Now we would probably diagnose Amos as suffering from garden variety Asperger Syndrome. In those days, the diagnosis was simpler. Amos was an odd-ball. And we had to put up with his odd-ball behavior and occasional temper tantrums because he was so good at what he did.
Amos found it particularly galling when I got a promotion. The promotion wasn't exactly earth-shattering - my vast empire consisted of one person reporting to me. But the position, and the effort I was heading up, was pretty prominent. Amos was quite perturbed. He interpreted the promotion as my first step on the road to a real management position that could conceivably have put me in a positive of authority over him. So Amos took advantage of his vast technical skills to tap into our primitive e-mail system to send an anonymous screed to our group president attacking all the women in the company (in general) and me (in particular). At that time, I was the ranking woman there. (We could tell because I was the only one with a window office.)
I wish I'd kept a copy of the famous Amos' e-mail, but I do remember being upset because the attack was so personal and irrational. Plus I was more than a little unnerved. The letter contained dark mutterings that could easily be interpreted as threats that something could happen if someone like me was actually named a Director or VP.
As it happened, the hoopla over Amos' love letter was quickly swept aside by a major reorganization. After a few years of trying to figure out what to do with us, our parent company did a little forecast of its own and predicted that there were going to be fewer and fewer buyers out there willing to pay big bucks for our stunningly useless forecasting models. Our parent was going to put us out of our misery as an organization. They closed us down, laid off a few people (including my boss and the one-and-only person reporting to me), placed most of us into new positions at corporate HQ, and shut the place down.
With all this as backdrop, any response to the Amos letter just fell by the wayside. He left the company soon thereafter. I heard he took a position in IT somewhere, which sounded like a good fit for him, and I later heard that he was running a group, which didn't sound like such a good fit - but, hey, people are subject to change. Maybe Amos did.
I thought of Amos when I saw a recent online article by TechTarget's Shamus McGillicuddy entitled, "People Skills Outrank Tech Skills, Researcher Says". In the article, McGillicuddy writes:
Within the next few years, businesses will demand an entirely new mix of expertise within their IT organizations -- but tech skills aren't likely to top the list.

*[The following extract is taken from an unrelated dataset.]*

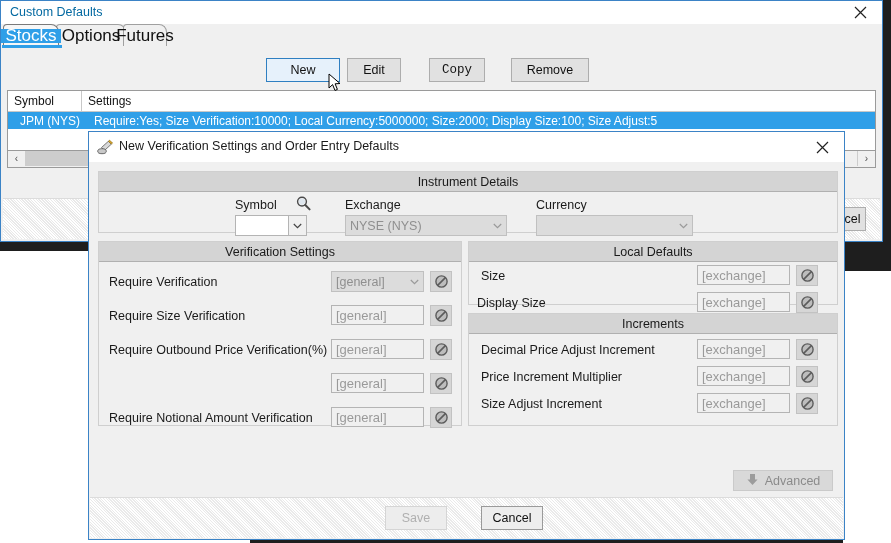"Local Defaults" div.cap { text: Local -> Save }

He cites the research of Gartner's Diane Morello, who underscores prediction that "by 2010, the demand for IT infrastructure and services expertise will shrink by 30% or more,"by noting that "demand for business process and relationship management skills will double."
In this new world, one of IT's "most important roles will be managing 'points of interface' with other parts of the business."
IT employees will need to speak the same language as business stakeholders. This means less demand for specialists (IT employees with a deep understanding of specific technology) and generalists (IT employees who have a broad set of relatively shallow technology skills). IT will still need technical skills, but the most valuable technical employees will know how they can apply those skills to different situations in different parts of the business.
Gartner has apparently come up with a term for these folks. They're "versatilists." I have no idea where Amos is, or what he's up to. Perhaps he has changed, and has become more of a versatilist than he once was. Perhaps he is no longer someone who would think of "versatilists" as really nothing more than "shallowists" who got ahead because they had more EQ than GQ or IQ.
Perhaps Amos would be delighted to learn that I did, somewhere along the line, make it to senior management positions where I thanked my lucky stars every day for those folks on my teams who were in every way smarter, more knowledgeable, and much better at their jobs than I ever would have been. My job was being a versatilist, doing whatever I could to make sure that my teams got the support and resources they needed to get their work done, and to make sure that they got the recognition and opportunities they wanted and deserved. I guess I had no choice. I wasn't smart enough to do anything else.